Blue Jays shortstop Bo Bichette will also rank very high on the upcoming Top 100. Bichette is already a better prospect than his  father, long-time Rockies outfielder Dante Bichette. But the elder Bichette can point out that he never got a chance to crack a Top 100. Our first Top 100 wasn’t announced until 1990. Bichette was the No. 4 prospect in the California Angels’ system before the 1989 season.

In fact, Dante Bichette ranked one spot ahead of righthander (and future Marlins closer) Bryan Harvey on that Angels’ Top 10. Now Bryan Harvey’s son Hunter, a righthander for the Orioles, has already made one Top 100 (No. 68 in 2014) and could crack it again if he can show he can stay healthy after a string of injury issues.

Ronald Acuna’s father Ron, an outfielder, didn’t ever make a top 10, but he did play more than a decade in the minors. The younger Acuna has already exceeded his father as a prospect, something his Top 100 Prospects ranking will only solidify.

Padres shortstop Fernando Tatis Jr. skyrocketed up our rankings with a breakout season in 2017. His father Fernando Sr. never made a Top 100, but he did rank No. 2 for the Rangers in 1997.

Those four are among the top prospects in all of baseball, but they aren’t the only notable sons. Twins shortstop Nick Gordon is looking to make his fourth Top 100. His half-brother Dee peaked at No. 26 on the 2011 list. Like the Bichettes, father Tom can’t compare Top 100 rankings. Tom would have ranked high in 1989, when he ranked fourth among all righthanded pitching prospects—but we at BA were one year away from turning position rankings into a full-blown Top 100 Prospects.

The list goes on as you scan the team Top 10s we have published in each issue. Padres righthander Cal Quantrill is following in the path blazed by father Paul Quantrill, who had a 14-year big league career of his own. Bichette and Guerrero were teammates at high Class A Dunedin with Cavan Biggio, son of Astros second baseman Craig Biggio.

All of those father-son pairings span the Baseball America era. But as we’ve sent another Prospect Handbook to the printer, we’re excited to have reached another milestone.

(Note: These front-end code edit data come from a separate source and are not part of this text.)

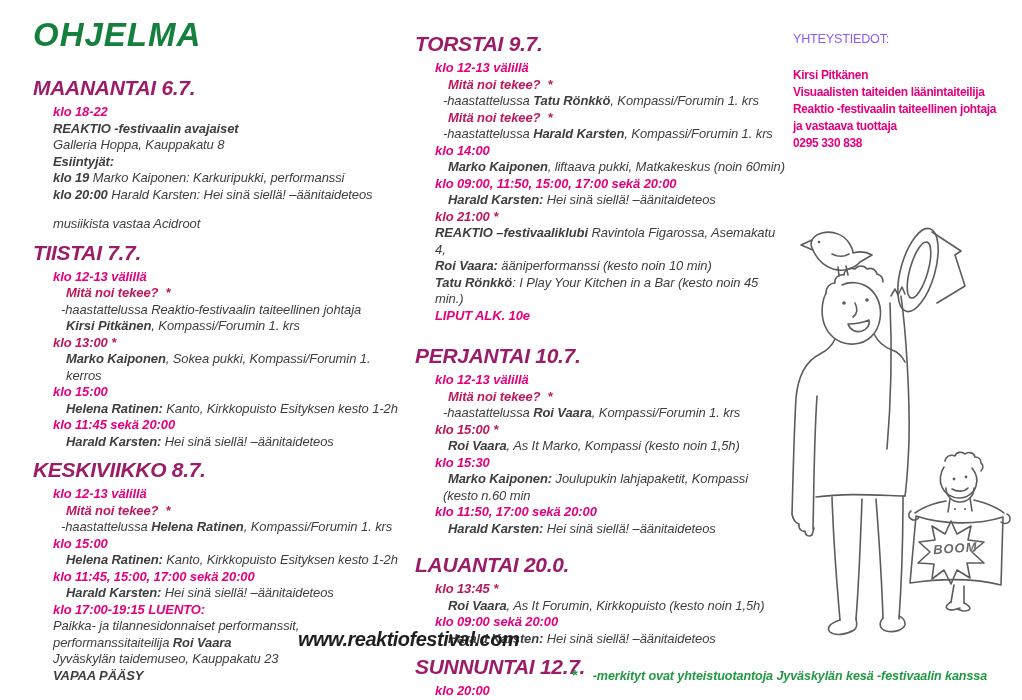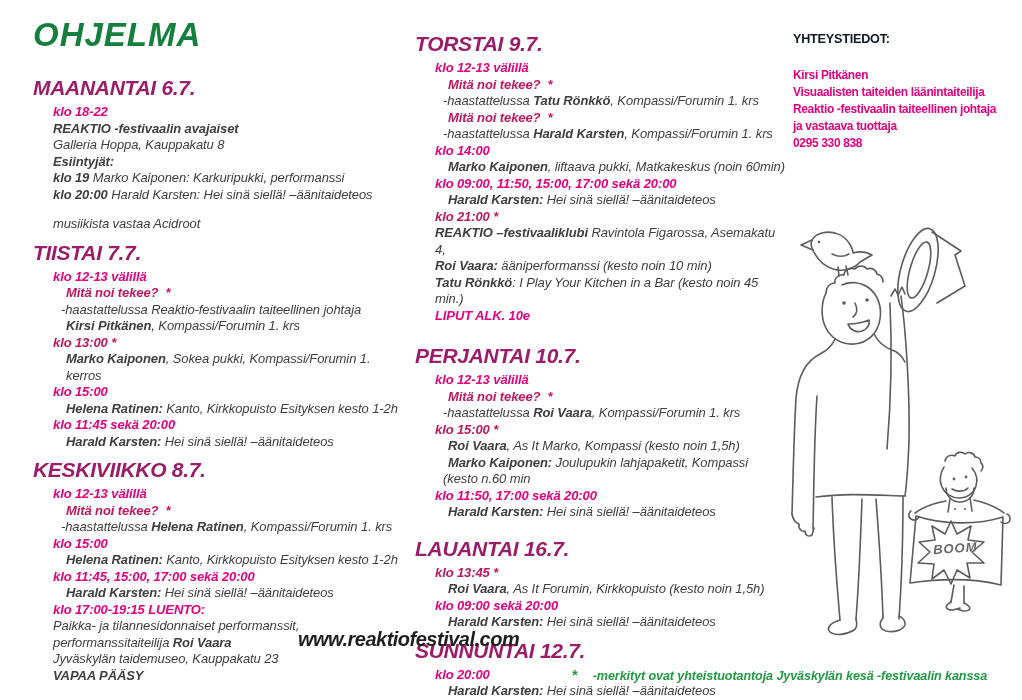--- a/index.html
+++ b/index.html
@@ -33,7 +33,7 @@
   
   .contact{position:absolute;left:793px;top:32px;white-space:nowrap;}
   .contact h3{
-    font-size:12.6px;font-weight:700;color:#0f172a;margin:0 0 21px 0;letter-spacing:-0.2px;
+    font-size:12.6px;font-weight:400;color:#8b5cf6;margin:0 0 21px 0;letter-spacing:-0.2px;
   }
   .contact .lines{color:#e5007d;font-weight:700;font-size:11.9px;line-height:17px;letter-spacing:-0.3px;}
   

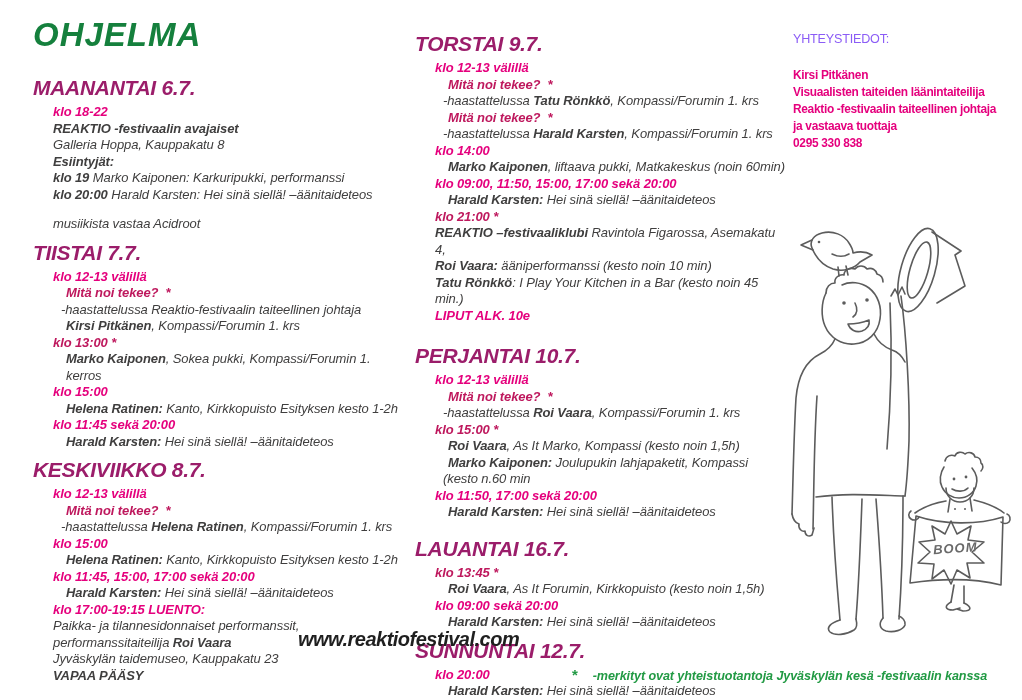--- a/index.html
+++ b/index.html
@@ -123,6 +123,7 @@
       <div class="line i2"><span>-haastattelussa </span><span class="b">Roi Vaara</span><span>, Kompassi/Forumin 1. krs</span></div>
       <div class="line i1 c-green"><span class="b">klo 15:00 *</span></div>
       <div class="line i3"><span class="b">Roi Vaara</span><span>, As It Marko, Kompassi (kesto noin 1,5h)</span></div>
+      <div class="line i1 c-pink"><span class="b">klo 15:30</span></div>
       <div class="line i3"><span class="b">Marko Kaiponen:</span><span> Joulupukin lahjapaketit, Kompassi</span></div>
       <div class="line i2"><span>(kesto n.60 min</span></div>
       <div class="line i1 c-pink"><span class="b">klo 11:50, 17:00 sekä 20:00</span></div>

Birthed in 2001 at the turn of the 21st Century, the Prospect Handbook ranks the Top 30 Prospects in each organization and reviews the state of each farm system. The book has now been around long enough to have spanned generations.

In our first Prospect Handbook, then 21-year-old, switch-hitting shortstop Cesar Izturis ranked No. 3 on our Blue Jays Top 30 Prospects list after spending the 2000 season at Triple-A Syracuse. He went on to have a 13-year big league career that stretched from 2001 to 2013.

This year, 18-year-old, switch-hitting second baseman Cesar Izturis Jr. is the Mariners’ No. 31 prospect coming off a season he spent in the Dominican Summer League. We publish a supplement that ranks one additional prospect—No. 31—for each organization, but you can only acquire the supplement if you order the Handbook directly from BA.

Izturis Jr. has a little more work to do in 2018 to break into the proper Prospect Handbook, so there is still the opportunity for the first true father-son Prospect Handbook pairing.

Given the current trends, we know we won’t have long to wait.